TASK TO CARRY OUT
Collect every line of the material that contains the word "clean", matching its case exactly.

##### DATA RECORDS

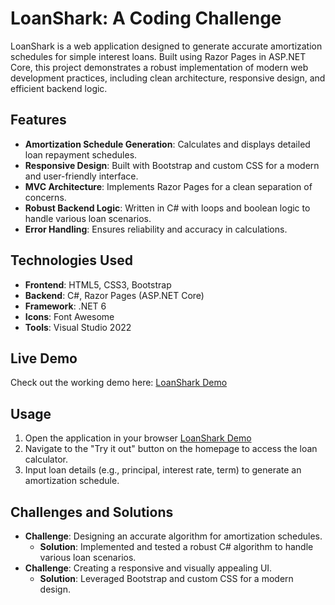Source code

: # LoanShark: A Coding Challenge

LoanShark is a web application designed to generate accurate amortization schedules for simple interest loans. Built using Razor Pages in ASP.NET Core, this project demonstrates a robust implementation of modern web development practices, including clean architecture, responsive design, and efficient backend logic.

## Features

- **Amortization Schedule Generation**: Calculates and displays detailed loan repayment schedules.
- **Responsive Design**: Built with Bootstrap and custom CSS for a modern and user-friendly interface.
- **MVC Architecture**: Implements Razor Pages for a clean separation of concerns.
- **Robust Backend Logic**: Written in C# with loops and boolean logic to handle various loan scenarios.
- **Error Handling**: Ensures reliability and accuracy in calculations.

## Technologies Used

- **Frontend**: HTML5, CSS3, Bootstrap
- **Backend**: C#, Razor Pages (ASP.NET Core)
- **Framework**: .NET 6
- **Icons**: Font Awesome
- **Tools**: Visual Studio 2022

## Live Demo

Check out the working demo here: [LoanShark Demo](https://mortgagecalcch-34c50fa3906c.herokuapp.com/)


## Usage

1. Open the application in your browser [LoanShark Demo](https://mortgagecalcch-34c50fa3906c.herokuapp.com/)
2. Navigate to the "Try it out" button on the homepage to access the loan calculator.
3. Input loan details (e.g., principal, interest rate, term) to generate an amortization schedule.



## Challenges and Solutions

- **Challenge**: Designing an accurate algorithm for amortization schedules.
  - **Solution**: Implemented and tested a robust C# algorithm to handle various loan scenarios.
- **Challenge**: Creating a responsive and visually appealing UI.
  - **Solution**: Leveraged Bootstrap and custom CSS for a modern design.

##########

ANSWER FOR THE TASK
LoanShark is a web application designed to generate accurate amortization schedules for simple interest loans. Built using Razor Pages in ASP.NET Core, this project demonstrates a robust implementation of modern web development practices, including clean architecture, responsive design, and efficient backend logic.
- **MVC Architecture**: Implements Razor Pages for a clean separation of concerns.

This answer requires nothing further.